* **TASK ITEM**:
Return the records exactly, please. Every line should match.

* **ENTRIES SHOWN**:

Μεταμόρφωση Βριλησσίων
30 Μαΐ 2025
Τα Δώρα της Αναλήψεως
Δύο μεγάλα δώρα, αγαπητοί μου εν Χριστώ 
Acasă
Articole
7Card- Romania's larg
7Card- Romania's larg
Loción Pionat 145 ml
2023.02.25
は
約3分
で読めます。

* **WRITTEN ANSWER**:
Μεταμόρφωση Βριλησσίων
30 Μαΐ 2025
Τα Δώρα της Αναλήψεως
Δύο μεγάλα δώρα, αγαπητοί μου εν Χριστώ 
Acasă
Articole
7Card- Romania's larg
7Card- Romania's larg
Loción Pionat 145 ml
2023.02.25
は
約3分
で読めます。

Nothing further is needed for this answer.